Research
Cyber attacks agains US retailers declined by as much as 50 percent since 2012, but the number of records stolen from them remains at near record highs, a new IBM study shows.
IBM Security researchers recently reported that during the year cyber attackers still managed to steal more than 61 million records from retailers despite the decline in attacks, demonstrating cyber criminal’s increasing sophistication and efficiency.
According to the research, cyber attackers are using new techniques to obtain massive amounts of confidential records with increased efficiency. This is why despite the decline in the number of attacks, the perpetrators were able to impact a far greater number of victims with each incident.
“The threat from organized cyber crime rings remains the largest security challenge for retailers,” said Kris Lovejoy, General Manager, IBM Security Services. “It is imperative that security leaders and CISOs in particular, use their growing influence to ensure they have the right people, processes and technology in place to take on these growing threats.”
Surprisingly, majority of cyber attackers scaled back their hacking efforts around Black Friday and Cyber Monday, the two biggest shopping days of the year.
IBM’s Digital Analytics Benchmark, the number of daily cyber attacks during the two week period (24 November – 5 December) was 3,043, nearly one third less than the 4,200 average over this period in 2013.
In a year’s time, the number of breaches also dropped by more than 50 percent for Black Friday and Cyber Monday.
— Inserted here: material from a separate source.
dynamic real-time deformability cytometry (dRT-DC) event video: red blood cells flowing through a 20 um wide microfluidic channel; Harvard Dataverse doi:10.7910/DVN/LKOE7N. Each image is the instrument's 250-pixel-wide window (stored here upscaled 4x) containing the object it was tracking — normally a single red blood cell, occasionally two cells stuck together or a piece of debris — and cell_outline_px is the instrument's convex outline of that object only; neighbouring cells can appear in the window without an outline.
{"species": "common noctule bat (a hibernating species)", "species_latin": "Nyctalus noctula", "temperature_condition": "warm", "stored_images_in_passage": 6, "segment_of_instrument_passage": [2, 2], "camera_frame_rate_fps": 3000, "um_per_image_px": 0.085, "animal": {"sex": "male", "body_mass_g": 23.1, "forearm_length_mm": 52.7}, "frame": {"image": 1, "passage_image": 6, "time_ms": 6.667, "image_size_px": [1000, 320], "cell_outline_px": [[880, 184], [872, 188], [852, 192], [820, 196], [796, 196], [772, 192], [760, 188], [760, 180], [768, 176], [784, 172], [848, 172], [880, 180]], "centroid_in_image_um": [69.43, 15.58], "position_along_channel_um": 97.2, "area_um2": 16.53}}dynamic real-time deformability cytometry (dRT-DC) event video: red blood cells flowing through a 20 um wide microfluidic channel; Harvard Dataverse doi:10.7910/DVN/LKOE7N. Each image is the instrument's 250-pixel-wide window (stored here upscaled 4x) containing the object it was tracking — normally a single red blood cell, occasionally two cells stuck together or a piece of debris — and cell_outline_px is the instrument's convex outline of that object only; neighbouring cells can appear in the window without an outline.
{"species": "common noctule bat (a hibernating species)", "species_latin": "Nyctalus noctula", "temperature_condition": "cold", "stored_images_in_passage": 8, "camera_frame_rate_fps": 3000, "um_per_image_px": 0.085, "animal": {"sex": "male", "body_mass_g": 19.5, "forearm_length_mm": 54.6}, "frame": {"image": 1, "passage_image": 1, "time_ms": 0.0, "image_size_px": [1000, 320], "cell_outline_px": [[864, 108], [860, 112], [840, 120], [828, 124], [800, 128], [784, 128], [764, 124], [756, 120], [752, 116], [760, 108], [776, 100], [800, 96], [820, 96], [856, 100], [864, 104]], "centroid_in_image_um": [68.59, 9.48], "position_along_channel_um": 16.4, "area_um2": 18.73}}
In 2013, there were more than 20 breaches disclosed including several large breaches that caused the number of records compromised to rise drastically, reaching close to 4 million. Over the same period in 2014, 10 breaches were disclosed which resulted in just over 72,000 records getting compromised
Despite this “cyber threat slow down,” the retail and wholesale industries emerged as the top industry target for attackers in 2014, a potential result of the wave of high profile incidents impacting name brand retailers.
IBM need that while there has been a rise in the number of Point of Sale (POS) malware attacks, the vast majority of incidents targeting the retail sector involved Command Injection or SQL injection. The complexity of SQL deployments and the lack of data validation performed by security administrators made retail databases a primary target.